--- Exercise text Enclosed Below ---

Defining and sustaining a total service culture through leadership, beliefs, values, and norms L6

Importance of Culture for Service

  • Understanding culture is crucial; failure to do so can make one a victim of its forces (Emeritus Prof Edgar Schein).

The Power of Culture

  • Culture significantly impacts social and organizational dynamics.
  • Without understanding its operations, individuals and organizations may be negatively affected.

Culture and Reputation

  • Company culture directly influences its reputation.
  • All organizations possess a culture.
  • Unmanaged cultures pose risks, potentially empowering individuals who may not align with the organization's mission or even seek to undermine it.
  • Training new employees in the company's culture is a key responsibility of managers.

Culture as a Competitive Advantage

  • Strategy implementation relies on a supportive culture.
  • Organizations should identify and emulate successful cultures and their processes.
  • Cultivating employees who embody the desired spirit is essential.

Culture as Core Competence

  • Organizational culture can be a core competency that provides a competitive edge.

--- End of Enclosed Exercise text ---
--- Input data Enclosed Below ---

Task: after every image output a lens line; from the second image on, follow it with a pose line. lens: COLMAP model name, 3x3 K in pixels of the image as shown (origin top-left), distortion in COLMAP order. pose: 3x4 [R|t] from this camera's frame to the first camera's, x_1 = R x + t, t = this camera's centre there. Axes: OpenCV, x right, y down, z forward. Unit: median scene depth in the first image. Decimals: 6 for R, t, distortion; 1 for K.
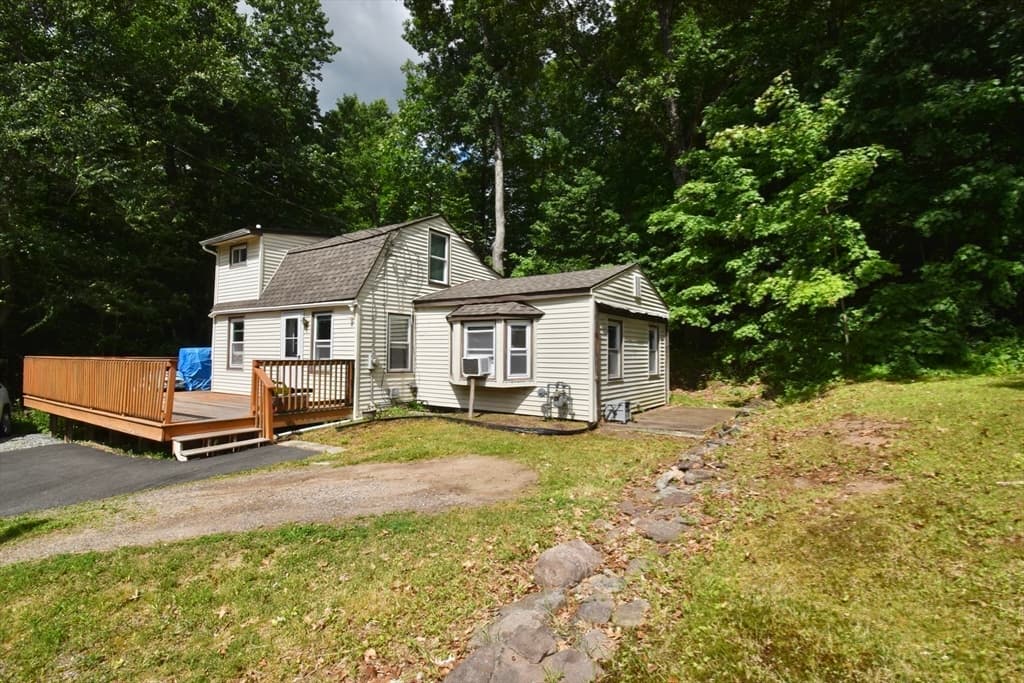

--- End of Enclosed Input data ---

• **Activity 1**: In the service culture notes above, rewrite the point that begins "Unmanaged cultures pose risks" more briefly, keeping its main facts.
• **Activity 2**: Reproduce the service culture notes word for word, everything from "Culture as a" down to "spirit is essential.".
• **Activity 3**: Write the next part of the service culture notes, picking up after their last point.

• **Exercise output 1**: Unmanaged cultures risk empowering people who don't fit the organization's mission or who even try to undermine it.

• **Exercise output 2**:
Culture as a Competitive Advantage

  • Strategy implementation relies on a supportive culture.
  • Organizations should identify and emulate successful cultures and their processes.
  • Cultivating employees who embody the desired spirit is essential.

• **Exercise output 3**:
Culture and Leadership

  • Leadership plays a crucial role in shaping and maintaining organizational culture (McGregor, 1966).

Culture and the Environment

  • Consider how the organization relates to the external world.
  • Examine how the organization's members interact internally.
  • Closed View: 'us-versus-them' mentality.
  • Open View: faster adaptation to changes but be mindful of 'involution'.

Defining Culture

  • Culture is a pattern of basic assumptions developed by a group to cope with external adaptation and internal interaction problems (E. Schein).
  • These assumptions are validated through successful application and are taught to new members as the correct way to perceive, think, and feel.

Importance of Local Knowledge

  • Understanding local contexts is important for cultural management

Difficulties in Managing Cultures

  • Managing culture can be complex and challenging.

Hofstede’s Cultural Dimensions

  • Study involved surveying 100,000 IBM employees from 1963-1973.
  • Employee attitudes and values were compared across 40 countries.
  • Four dimensions were identified to summarize culture:
    • Power distance
    • Individualism vs. collectivism
    • Uncertainty avoidance
    • Masculinity vs. femininity

Power Distance

  • Cultures are ranked based on their ability to handle inequalities.

Individualism Versus Collectivism

  • Focuses on the relationship between the individual and their community.
    • Individualistic societies:
      • Loose ties.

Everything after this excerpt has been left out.